I arrived at the workshop on the Wednesday morning and straightaway bumped into Rigby’s MD Marc Newton, instantly I found myself amidst a busy and crammed showroom, with a mug of coffee in hand. Production manager Jamie Holland kindly showed me around, while Marc’s PA, Tony ensured my mug never went empty. A low table was cleared as a platform, upon which a couple of wonderfully tanned camel-skins formed a protective and beautiful backdrop for rifles I chose to photograph. Jamie handed me any piece I showed an interest in.
The new Rigby Falling Block is just my cup of tea. Two out of the series of 10 were almost finished. Modelled on late Victorian Farquharson rifles, they looked stunning and strong. To learn how they were made, I visited the gunmakers, stockers and the engravers. Gunmaker Brice Swieton showed me the action bodies and barrels still in the white, while engravers Geoffrey Lignon and Andreas Robert explained some possible engravings. All the barrels were inlayed with “416 Rigby No. 2”, the calibre of this series. These rifles are certainly a match to the historic Rigby-Banks and Rigby-made Farquharson rifles in the collection.

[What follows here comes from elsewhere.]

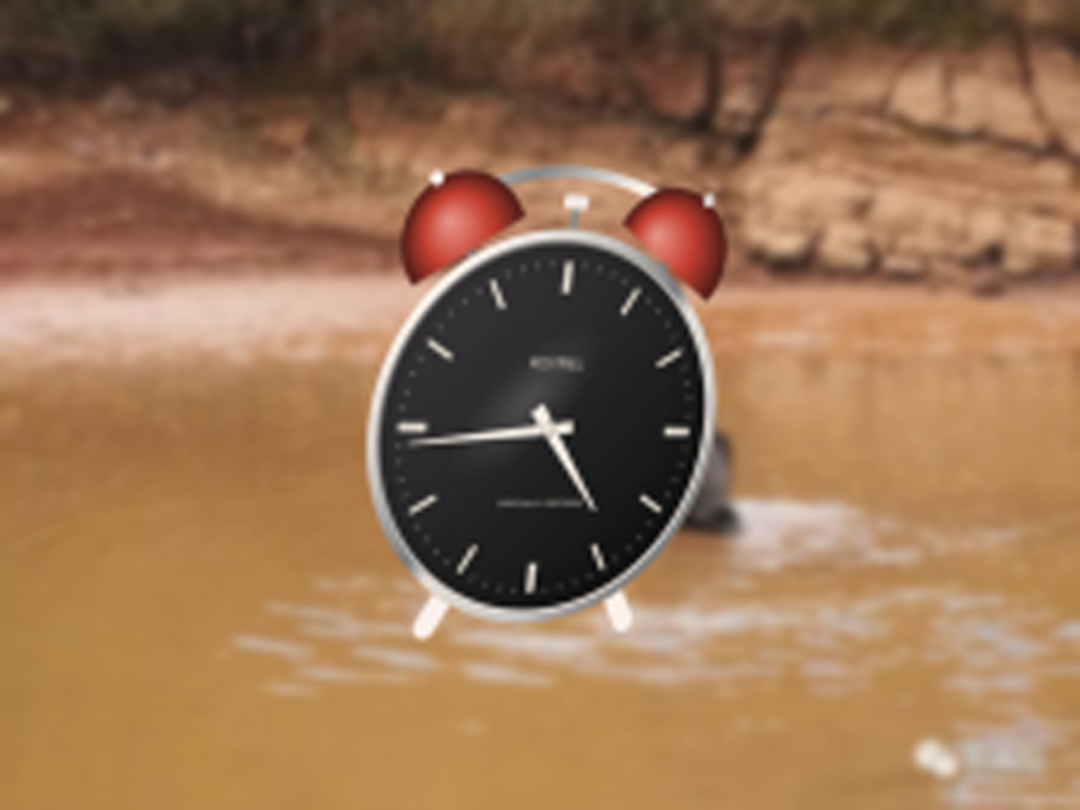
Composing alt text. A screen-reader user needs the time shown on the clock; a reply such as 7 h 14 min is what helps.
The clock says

Equally new to me were the double square bridges – medium bore rifles in .350 Rigby Magnum. These rifles are exact copies of pre-war Rigby Mausers. The cartridge is a real classic and one of the most universal and shootable medium bores I can think of. I am very glad that Rigby snatched it, literally out of the grave.
Of course, there were Rising Bite double rifles in production as well. Two lavishly engraved and awe-inspiring examples had just been made in the gargantuan .600 Nitro Express calibre and awaited final test firing.
Now picture a well off gentlemen or gentlewoman and equip him or her with a Rising Bite double in .500 Nitro Express, a Rigby Falling Block in .416 No.2 and a Rigby Mauser repeating rifle in .350 Rigby Magnum. Such a person might spend a lifetime on safaris, fear nothing and feel classy all the time.
For the second day I was scheduled to accompany Jamie Holland on a trip to the John Rigby & Co. Rifle Range at the West London Shooting School. Six rifles, a huge wooden ammo box, and a padded rifle rest went with us.
At first Jamie adjusted the scopes and test fired the rifles, before I was invited to try them myself. I started with a provisional scoped Rigby Mauser in .350 Rigby Magnum which was still in the white. The rifle was very pleasant to shoot and luckily my target compared to the one shot by Jamie. Next came a Rigby Falling Block. I had desired from the beginning to shoot one of these extraordinary creations and there was absolutely no disappointment. The rifle felt well-balanced and handled easily. It was a pure joy to fire some rounds offhand. The cartridge? The .416 Rigby No. 2 is the .416 Rigby, just rimmed and naturally the recoil is what you would expect from a .416 though not punishing due to the stock design and appropriate weight for the calibre. For handloaders, the massive shells must be a dream.
At the end of our shooting, the ultimate test still awaited me. Would I fire a Rising Bite in .600 NE? I did not flinch, but as a matter of prudence I borrowed Jamie’s gel shoulder pad. Yes, the barrels rose high in the sky, but to my great surprise, the recoil did not feel fearsome.
On our way back, Jamie received a call from Marc, saying that Sheikh Abdullah Al Thani from Qatar was at the workshop and would like to have a look at the falling block. We were kindly greeted by the Sheikh, who then showed great interest in the rifle. It turned out that Sheikh Abdullah studied in Germany and though he preferred to speak English, he spoke clear German as well.
What more can you pack into two days?